One place a school staff might begin is by taking the inventory offered on Pages 4 and 5 (offered in the PDF version through the Comprehensive Members area of NSDC's site). Garmston uses this tool as a way for staff members to kick off a discussion about the way they communicate with each other and to identify the skills they want to focus on. Garmston's book, The Adaptive School (Christopher-Gordon, 1999), provides substantial background for further work in this area.
Once a staff identifies skills it wants to improve, Garmston recommends a regular reminder at the start of each meeting and a check-in at the end of each meeting to gauge the group's progress.
Learn new skills
Listen fully
Because communication is a two-way street, it doesn't happen unless the intended message is received. While great amounts of time are devoted to being an excellent speaker or writer, relatively little time is devoted to learning how to be a good receiver.

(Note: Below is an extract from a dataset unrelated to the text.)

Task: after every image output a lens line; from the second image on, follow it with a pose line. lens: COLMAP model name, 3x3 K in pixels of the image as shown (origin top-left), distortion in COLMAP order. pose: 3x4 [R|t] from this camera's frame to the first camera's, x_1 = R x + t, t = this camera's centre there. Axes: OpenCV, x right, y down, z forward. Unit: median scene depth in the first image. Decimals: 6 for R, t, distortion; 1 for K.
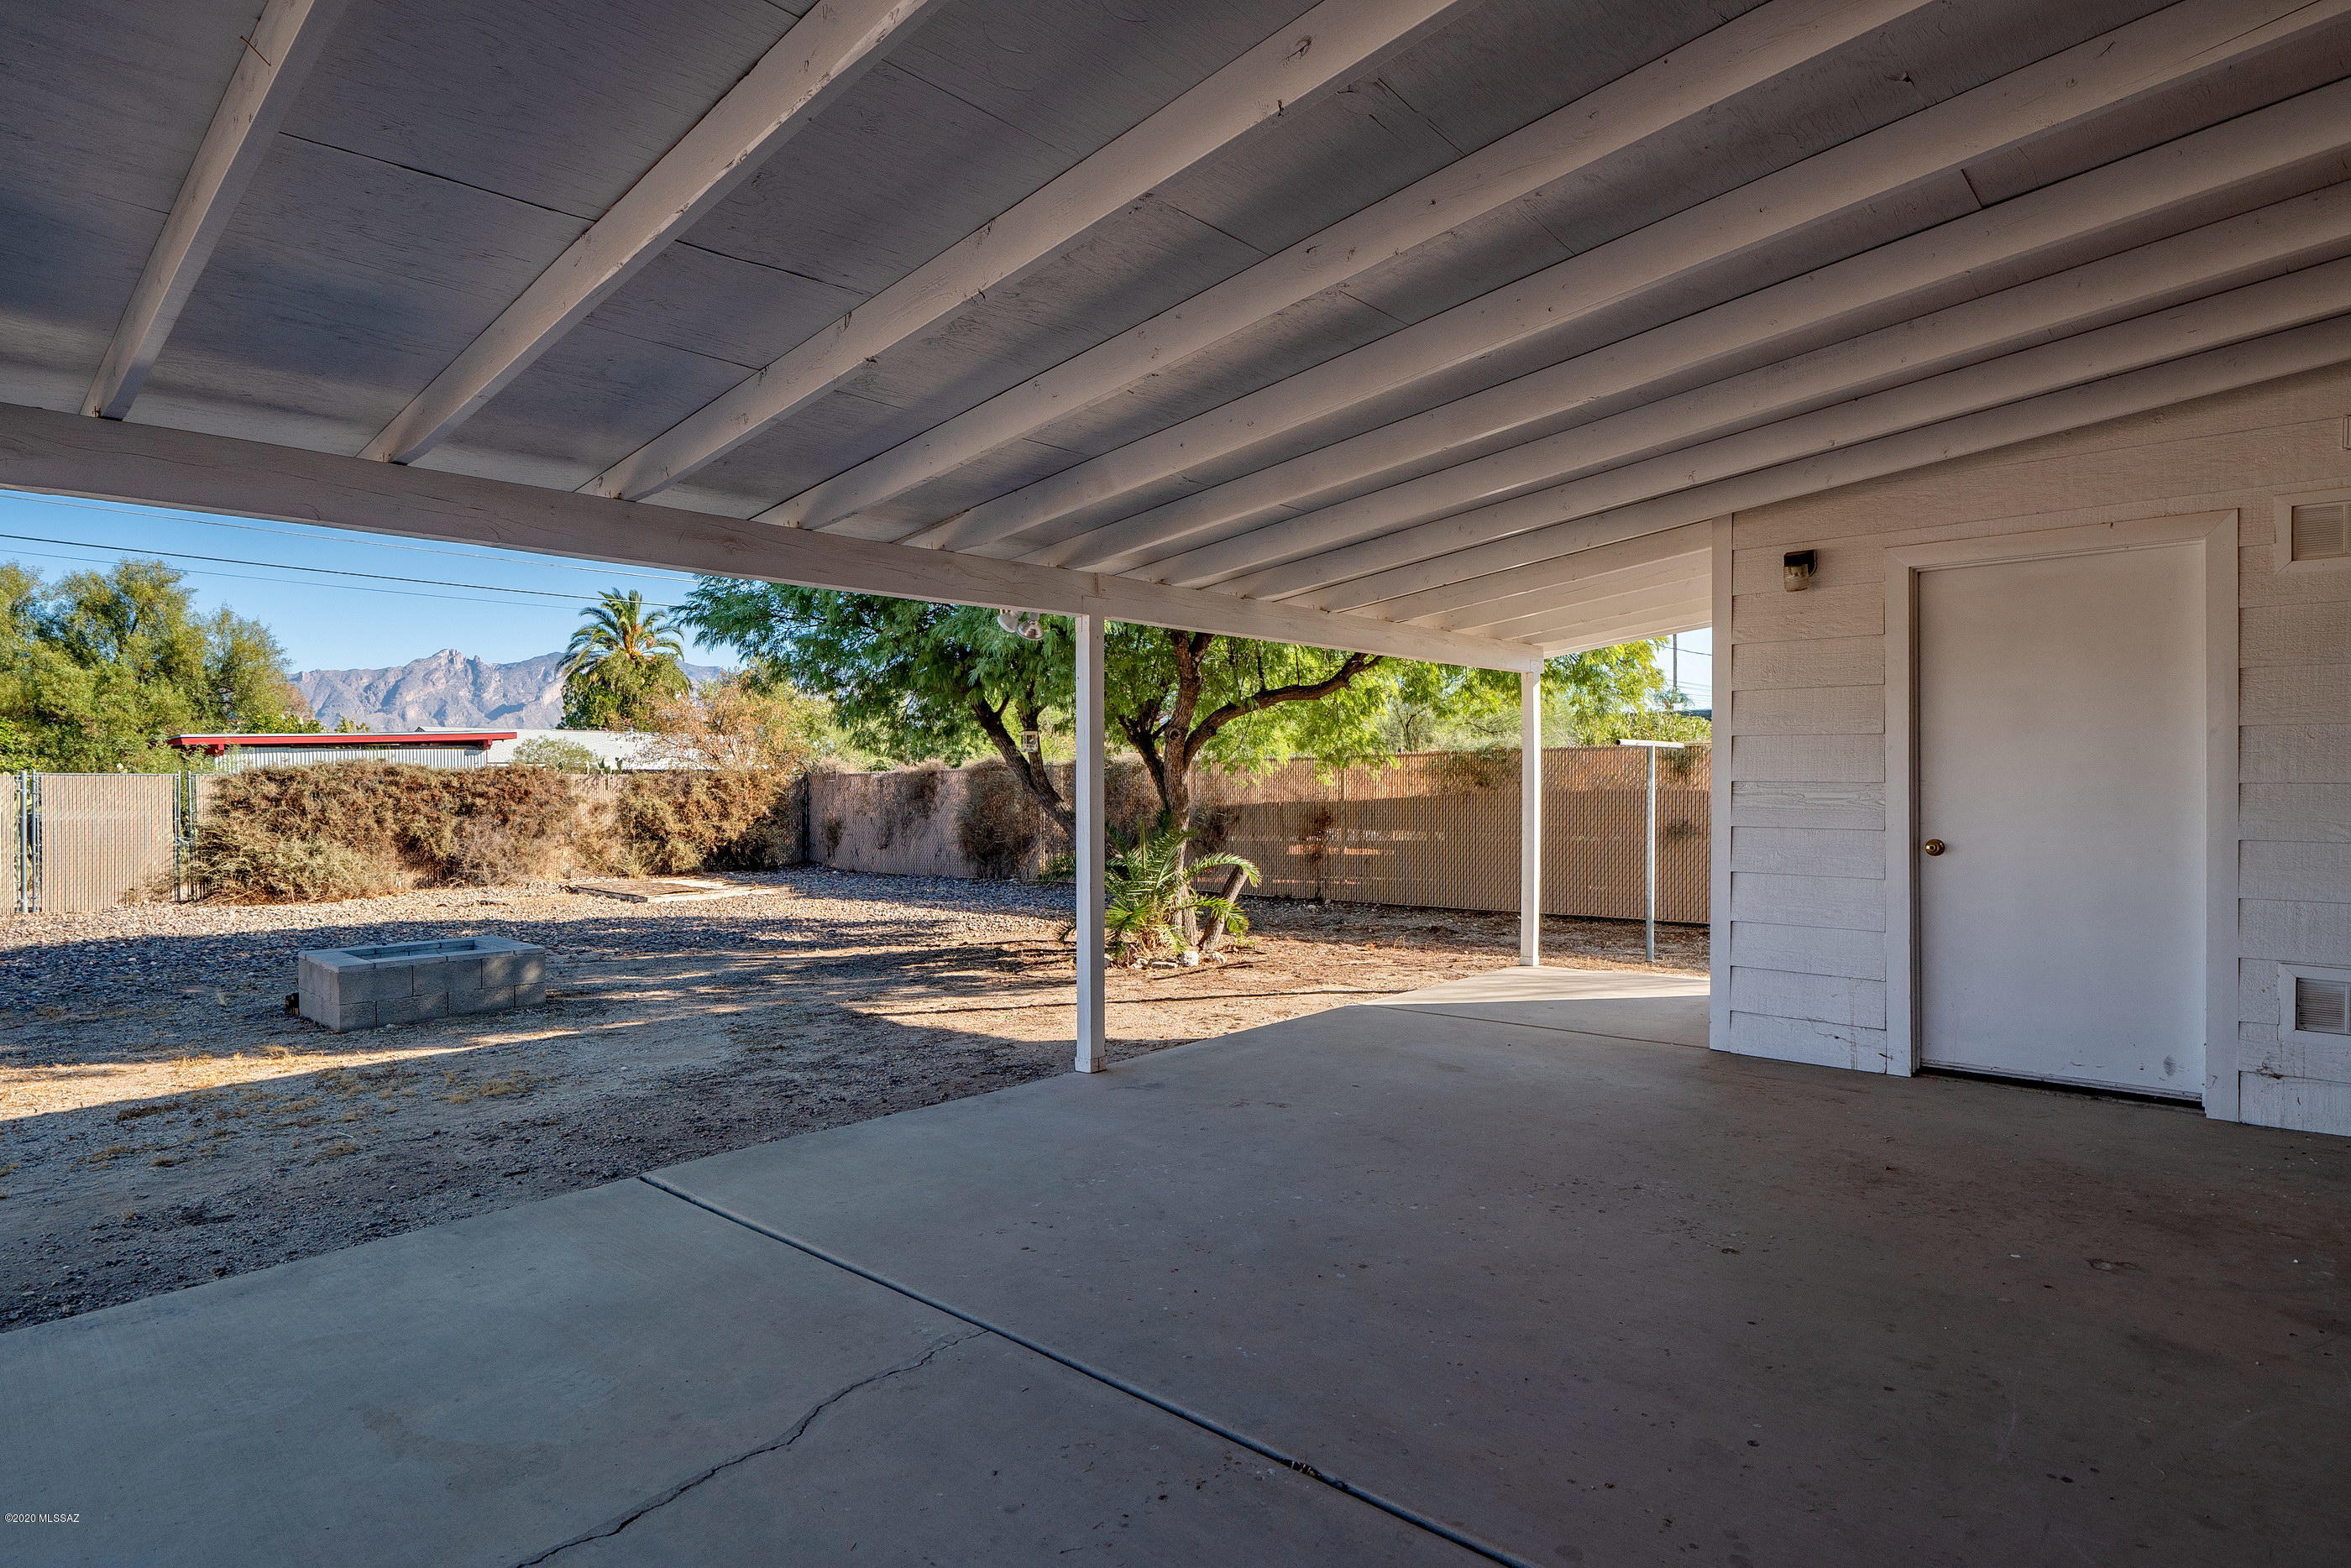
lens RADIAL K [[1249.6, 0, 1180.1], [0, 1249.6, 790.6], [0, 0, 1]] dist [0.003003, -0.001283]
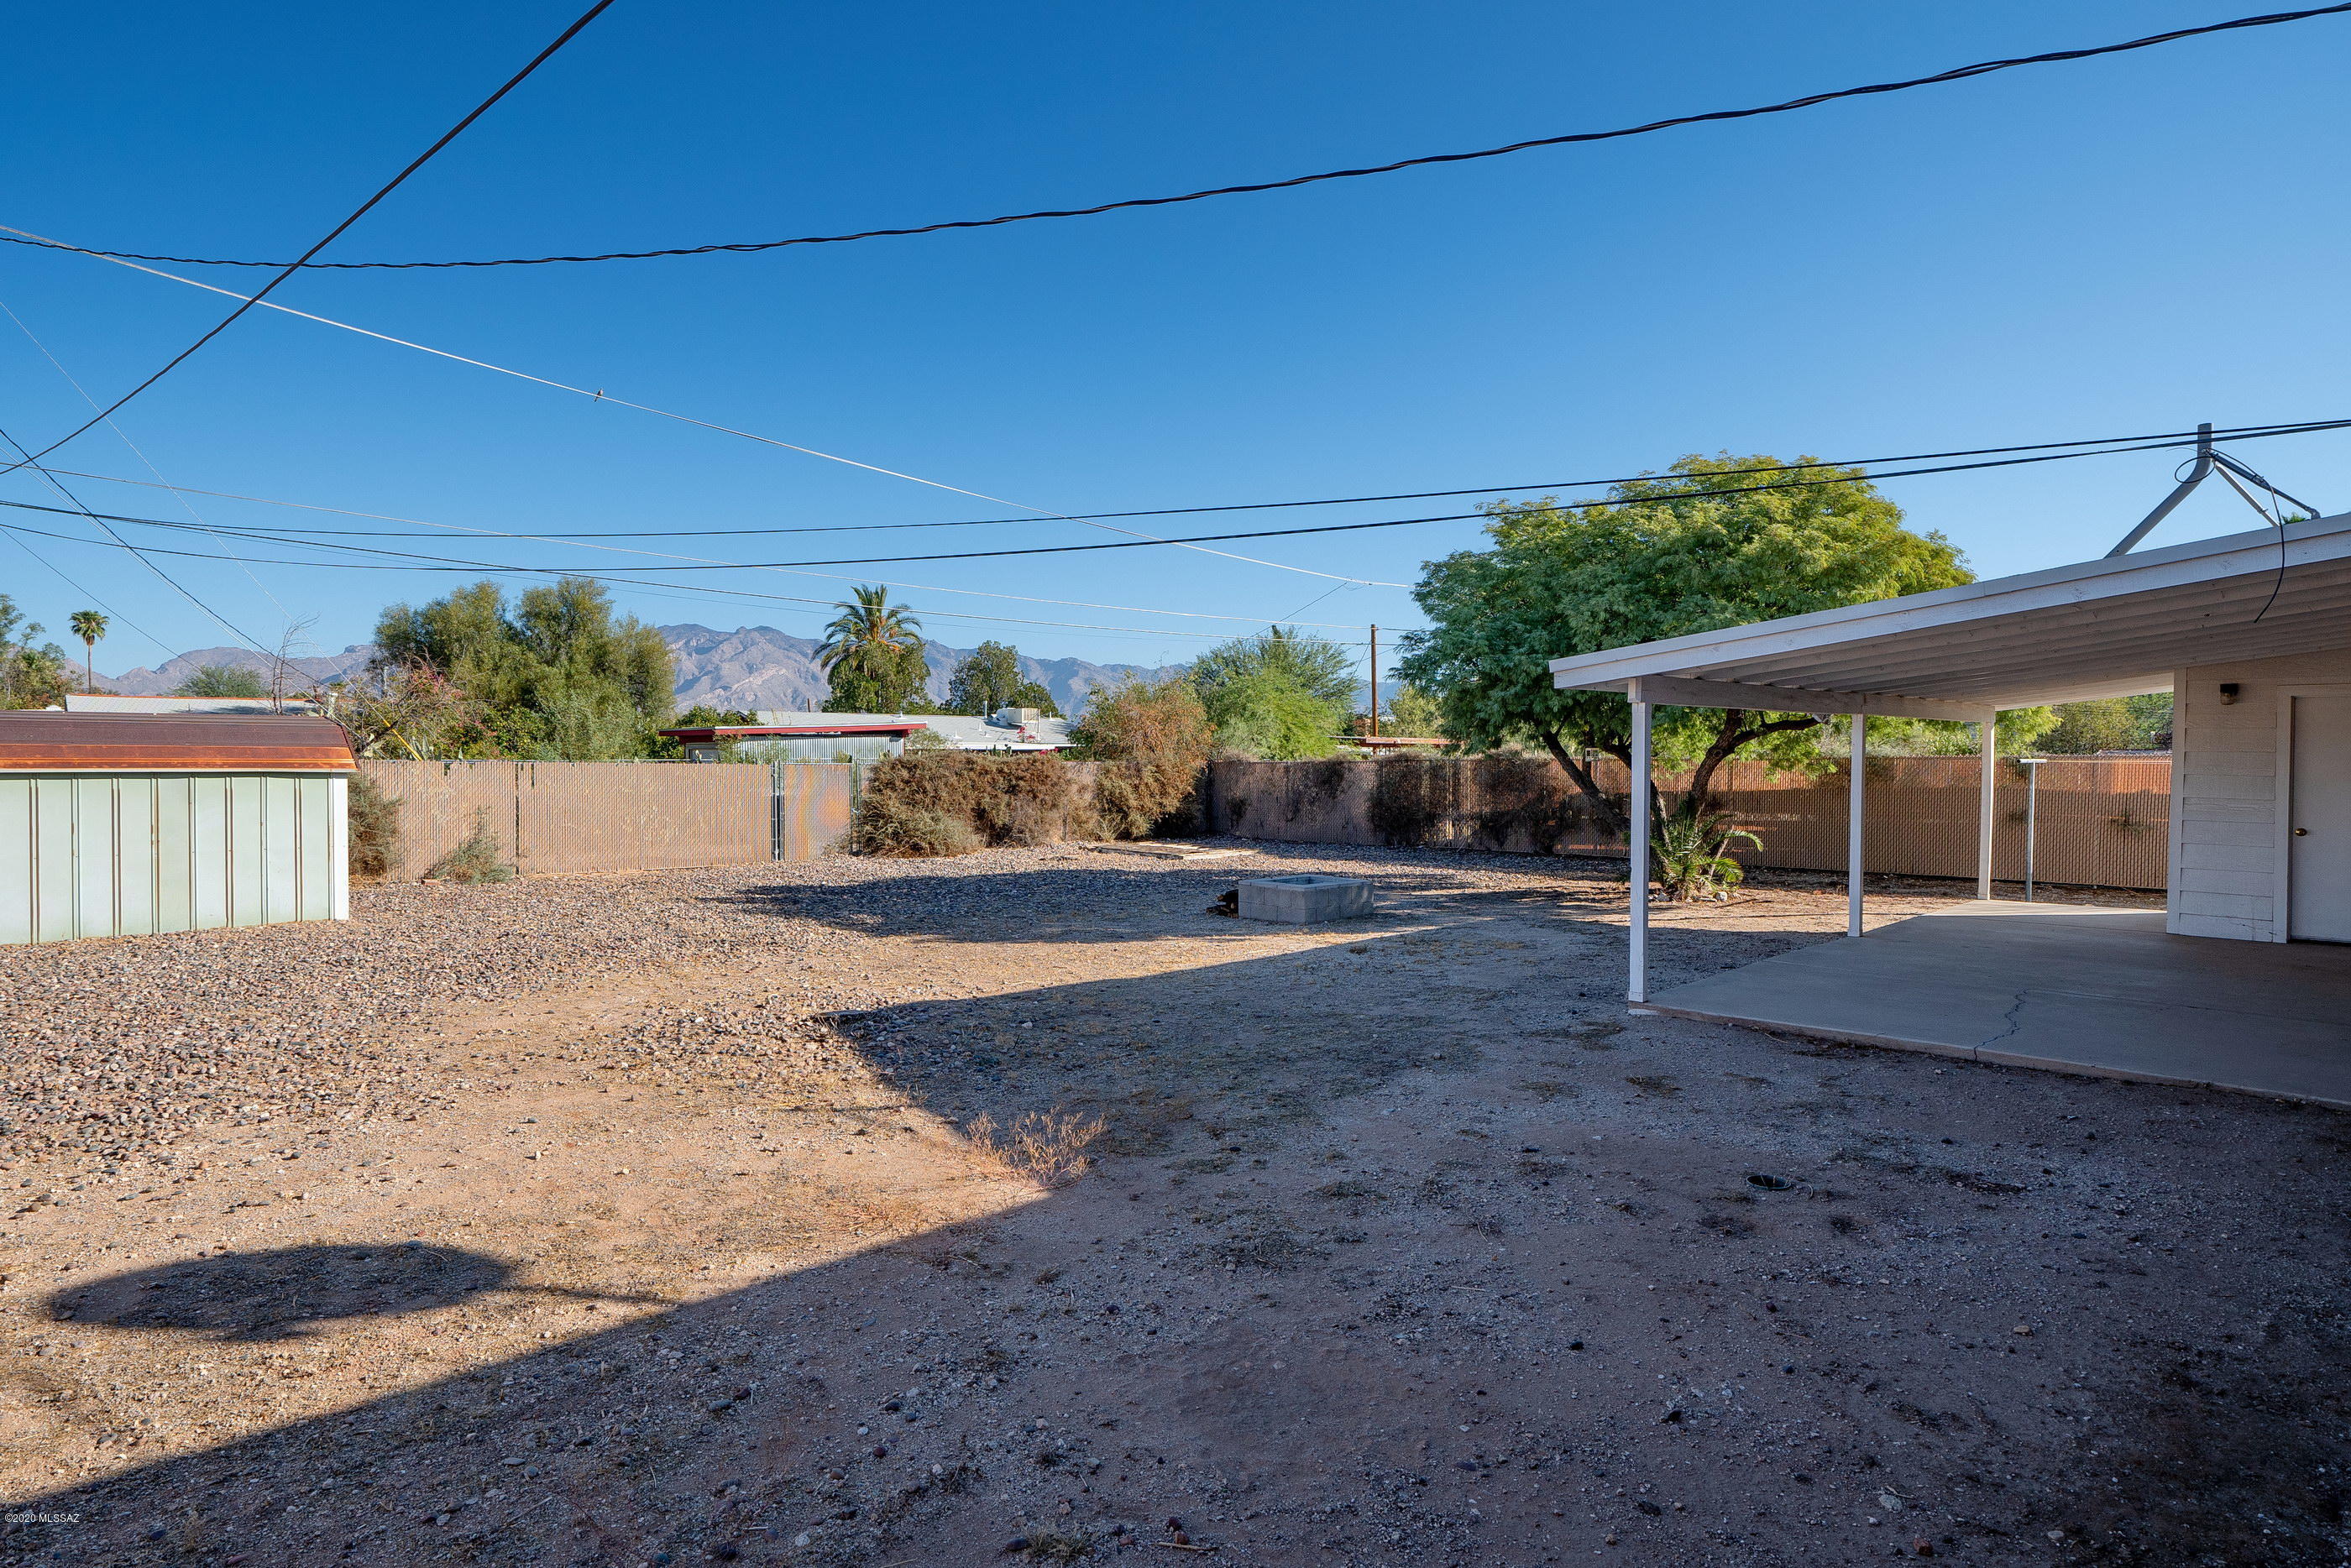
lens RADIAL K [[1249.6, 0, 1170.7], [0, 1249.6, 784.1], [0, 0, 1]] dist [0.003003, -0.001283]
pose [[0.997958, 0.008417, -0.063315, -0.310227], [-0.007269, 0.999805, 0.018349, -0.015895], [0.063457, -0.017851, 0.997825, -0.323811]]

Sparks says effective listeners just focus on listening carefully without devoting part of their attention to what they will say next. See the tool on Page 3 (offered in the PDF version through the Comprehensive Members area of NSDC's site) for an activity that will help your group practice this strategy.
Paraphrase
Garmston draws a clear distinction between the practice of paraphrasing and the "effective listening" of several decades ago.
The effective listening strategy ("I hear what you're saying") took the emphasis off the speaker and placed it on the listener, he says. In the paraphrasing that he recommends, the emphasis remains with the speaker.
In the example at the beginning of this article, the principal paraphrased the statement of the teacher by capturing the essence of her message and then asking for more information.
Garmston and his colleague Bruce Wellman describe three types of paraphrasing in their book, The Adaptive School. Review those types on Page 6 of this issue (offered in the PDF version through the Comprehensive Members area of NSDC's site).
Avoid obligatory language
Spark recommends paying close attention to obligatory words that you use in both verbal and written conversations. For example, how many times today will you say or write a sentence that includes these words?:
- You must …
- You ought to …
- You should …
- You have to …
- You need …
"If someone is 'shoulding' us, we may feel coerced and patronized. Shoulds ask us to live out the values and intentions of others as if there is only one right way to do something. In the process, we lose our voice and vitality, which is ultimately destructive to the relationships we're trying to build," Sparks says.